On the morning of 24 April, the Germans attacked the Canadian positions, releasing a second cloud of poison gas. The Canadian soldiers protected themselves as best they could by wetting cotton bandoliers and tying them over their noses and mouths. Those who were not overcome by the gas kept fighting, but were hampered by their Canadian-made Ross rifles, which often jammed. Eventually, the 3rd Canadian Brigade, on the left, was forced to fall back but the 2nd Canadian Brigade, under Brigadier-General Arthur Currie, managed to hold on.

Finally, after four days of severe fighting, most of the Canadian forces were withdrawn on 26 April. About 6000 officers and men of the Canadian Division had been killed, wounded, captured, or had simply disappeared. By the end of May 1915, the Ypres Salient was less than half its former size, and was surrounded on all sides by German-occupied high ground. Still, the Allies would not withdraw.
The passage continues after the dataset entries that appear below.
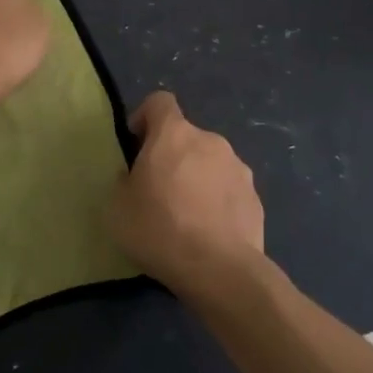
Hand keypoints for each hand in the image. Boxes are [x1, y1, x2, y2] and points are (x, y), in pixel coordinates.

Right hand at [111, 91, 264, 296]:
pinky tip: (208, 233)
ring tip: (185, 216)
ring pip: (210, 163)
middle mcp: (210, 141)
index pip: (160, 102)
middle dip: (171, 155)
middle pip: (186, 136)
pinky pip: (229, 191)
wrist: (220, 270)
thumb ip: (122, 181)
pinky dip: (217, 202)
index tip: (136, 142)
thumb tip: (132, 176)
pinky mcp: (256, 198)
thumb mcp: (117, 208)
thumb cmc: (160, 229)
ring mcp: (238, 169)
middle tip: (156, 189)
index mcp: (174, 134)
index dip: (145, 116)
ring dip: (197, 178)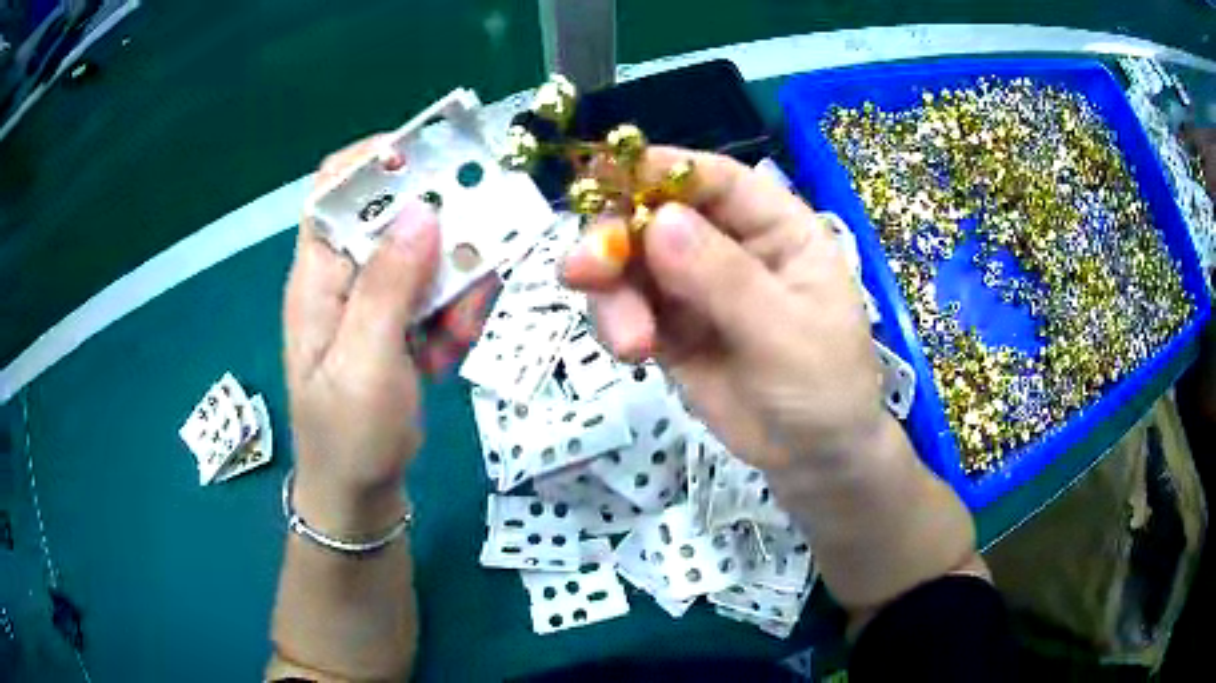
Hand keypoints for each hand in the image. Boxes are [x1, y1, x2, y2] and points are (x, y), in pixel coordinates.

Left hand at [283, 138, 440, 532]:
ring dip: (453, 286)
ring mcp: (371, 299)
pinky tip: (446, 354)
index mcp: (318, 277)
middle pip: (392, 216)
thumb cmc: (349, 435)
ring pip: (424, 256)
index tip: (432, 156)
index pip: (333, 190)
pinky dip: (451, 315)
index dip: (375, 160)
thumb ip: (387, 288)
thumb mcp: (365, 364)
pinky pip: (433, 293)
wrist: (358, 493)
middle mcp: (342, 276)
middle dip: (440, 235)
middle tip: (475, 264)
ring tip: (456, 335)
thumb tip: (421, 212)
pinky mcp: (394, 322)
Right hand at [563, 148, 883, 469]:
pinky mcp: (672, 328)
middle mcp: (731, 246)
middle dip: (616, 238)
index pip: (715, 179)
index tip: (602, 175)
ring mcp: (697, 287)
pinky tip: (632, 352)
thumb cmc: (825, 386)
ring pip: (633, 264)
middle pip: (658, 215)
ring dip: (612, 292)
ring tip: (628, 342)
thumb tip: (659, 221)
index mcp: (776, 228)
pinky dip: (617, 322)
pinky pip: (629, 308)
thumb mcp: (785, 331)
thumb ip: (724, 279)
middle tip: (583, 271)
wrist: (814, 457)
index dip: (660, 169)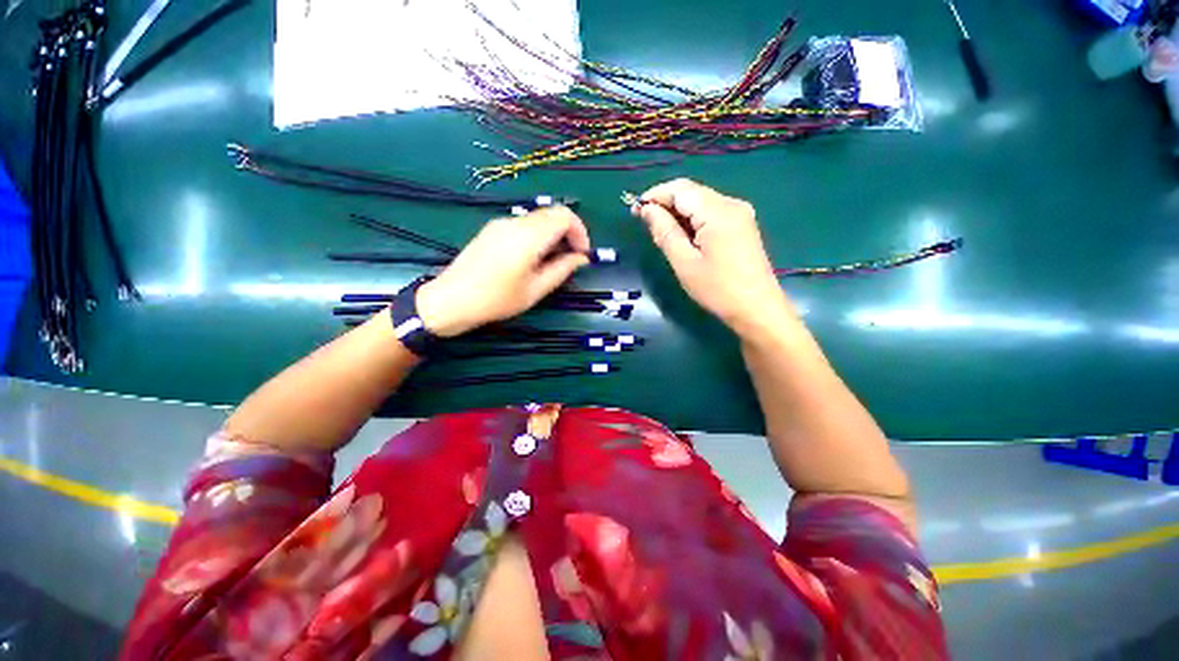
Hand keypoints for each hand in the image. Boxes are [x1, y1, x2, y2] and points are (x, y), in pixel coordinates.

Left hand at [416, 206, 590, 336]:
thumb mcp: (535, 290)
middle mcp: (515, 223)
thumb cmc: (496, 300)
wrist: (451, 300)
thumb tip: (582, 258)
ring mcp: (501, 223)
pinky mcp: (492, 229)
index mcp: (528, 237)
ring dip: (553, 234)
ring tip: (552, 261)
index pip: (564, 216)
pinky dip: (538, 234)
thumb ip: (562, 270)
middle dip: (568, 232)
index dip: (580, 232)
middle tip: (570, 258)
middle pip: (552, 213)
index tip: (582, 254)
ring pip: (538, 218)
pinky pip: (524, 224)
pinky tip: (532, 257)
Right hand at [633, 178, 792, 335]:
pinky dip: (692, 219)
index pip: (680, 189)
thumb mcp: (684, 262)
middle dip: (665, 202)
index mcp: (717, 211)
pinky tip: (683, 235)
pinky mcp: (742, 224)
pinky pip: (711, 212)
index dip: (655, 195)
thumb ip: (665, 232)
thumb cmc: (717, 289)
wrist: (757, 308)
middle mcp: (731, 204)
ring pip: (700, 201)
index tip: (635, 210)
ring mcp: (740, 213)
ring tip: (661, 232)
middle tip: (644, 222)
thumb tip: (647, 209)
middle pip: (691, 192)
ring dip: (678, 211)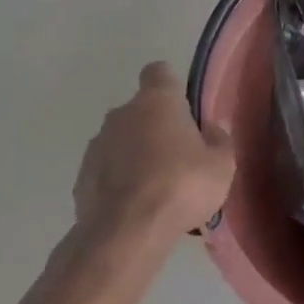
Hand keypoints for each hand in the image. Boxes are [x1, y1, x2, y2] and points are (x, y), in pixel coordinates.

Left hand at [72, 63, 233, 246]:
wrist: (126, 232)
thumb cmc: (182, 185)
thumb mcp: (222, 164)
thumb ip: (218, 140)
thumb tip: (210, 130)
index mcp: (157, 102)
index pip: (159, 72)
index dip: (171, 84)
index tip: (183, 104)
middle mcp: (121, 115)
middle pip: (141, 110)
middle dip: (157, 126)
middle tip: (180, 154)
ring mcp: (96, 147)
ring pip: (122, 141)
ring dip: (137, 154)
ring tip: (159, 186)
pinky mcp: (81, 179)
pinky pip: (107, 170)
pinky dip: (120, 180)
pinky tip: (138, 204)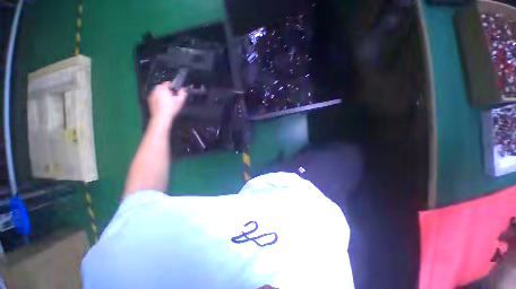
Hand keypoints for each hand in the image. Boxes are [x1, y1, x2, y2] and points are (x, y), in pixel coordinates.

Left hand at [148, 82, 186, 128]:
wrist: (161, 117)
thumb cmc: (171, 108)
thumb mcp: (180, 101)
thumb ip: (182, 93)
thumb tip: (183, 89)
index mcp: (163, 88)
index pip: (167, 83)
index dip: (172, 86)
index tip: (176, 91)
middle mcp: (156, 90)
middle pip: (162, 87)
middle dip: (167, 90)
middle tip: (173, 97)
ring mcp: (151, 95)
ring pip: (158, 92)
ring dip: (162, 94)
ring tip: (168, 101)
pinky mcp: (149, 100)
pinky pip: (155, 96)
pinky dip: (159, 98)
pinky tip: (163, 104)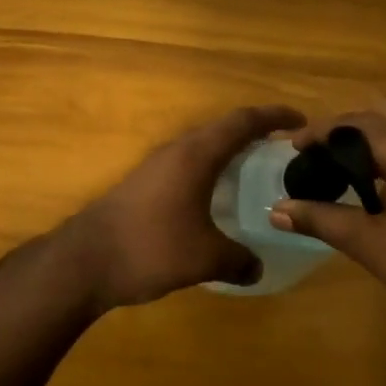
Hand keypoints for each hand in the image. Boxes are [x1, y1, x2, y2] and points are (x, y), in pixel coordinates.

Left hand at [60, 104, 305, 310]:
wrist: (85, 260)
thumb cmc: (151, 247)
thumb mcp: (204, 258)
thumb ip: (238, 260)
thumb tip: (257, 268)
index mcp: (196, 155)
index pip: (242, 121)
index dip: (273, 117)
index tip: (300, 121)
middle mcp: (177, 150)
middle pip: (222, 129)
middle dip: (254, 133)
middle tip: (282, 150)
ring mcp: (156, 165)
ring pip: (202, 147)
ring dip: (229, 152)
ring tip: (255, 172)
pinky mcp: (143, 184)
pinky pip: (187, 165)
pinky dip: (210, 171)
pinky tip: (216, 199)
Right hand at [269, 96, 385, 338]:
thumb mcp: (371, 246)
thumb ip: (321, 219)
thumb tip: (275, 210)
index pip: (356, 123)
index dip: (319, 132)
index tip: (289, 148)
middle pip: (382, 112)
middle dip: (344, 128)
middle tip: (314, 155)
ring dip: (369, 136)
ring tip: (336, 166)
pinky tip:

In the words of one British officer, the Salient was "holy ground."

The Third Battle of Ypres was fought in the summer and autumn of 1917. After a preliminary bombardment lasting ten days, during which more than 4000 British guns fired more than 4 million shells at the German defences, the British attacked on 31 July. Much like the Germans in 1914, the British were hoping to break through the enemy lines and advance to the seacoast beyond. And again, like the Germans in 1914, they were stopped far short of their goal by the enemy's tenacious defense. To make matters worse, the weather was against the British offensive from the start. Unseasonably heavy rains throughout the month of August hampered observation from the air while the constant shell fire destroyed the region's network of drainage ditches and turned the Salient into a muddy swamp.

Ypres, Battle of Ypres, World War I
On the twenty-second of April 1915 near Ypres, Belgium, the Germans dispensed 180 tons of chlorine gas onto the French and Algerian line killing 5,000 soldiers and injuring another 1500 causing panic and eventually a major international outcry for the condemnation of poison gas (painting by Richard Jack, courtesy Canadian War Museum/8179).

During the month of September, when the rain stopped and the ground dried, the British forces were able to make some progress, advancing step by step and retaking some of the high ground they had lost in 1915. But in October, the weather broke once again, and in the words of historians Robert Prior and Trevor Wilson, 5 days of rain in early October turned the battlefield into a "lake." Troops from Australia and New Zealand were forced to launch hastily prepared attacks under these impossible conditions, and suffered terrible casualties as a result.

Finally, it was Canada's turn. By the autumn of 1917, the single Canadian Division, which had fought in the Second Battle of Ypres had grown to a corps of 4 divisions. Currie insisted on being given at least 2 weeks to prepare for a new operation, with strictly limited objectives. Sobered by the disastrous results of their most recent attacks, the British High Command agreed. As a result, when the battle resumed on 26 October, the Canadian forces were able to claw their way forward as far as the ruined village of Passchendaele. Finally, on 10 November, after the Canadian Corps had suffered 12 000 casualties, the offensive was halted.

Not long after the battle ended, British General Sir Henry Rawlinson surveyed the situation and concluded that the new British line was indefensible. "We must therefore be prepared to withdraw from it," he wrote, "if the Germans show signs of a serious and sustained offensive on this front." And when the Germans did launch a "serious and sustained offensive" in the spring of 1918, the British finally withdrew from the Salient and fell back to Ypres and the Yser Canal. In the crisis of spring 1918, when it seemed like the Allied armies were on the verge of defeat, the Salient was a luxury that British and Commonwealth forces could no longer afford.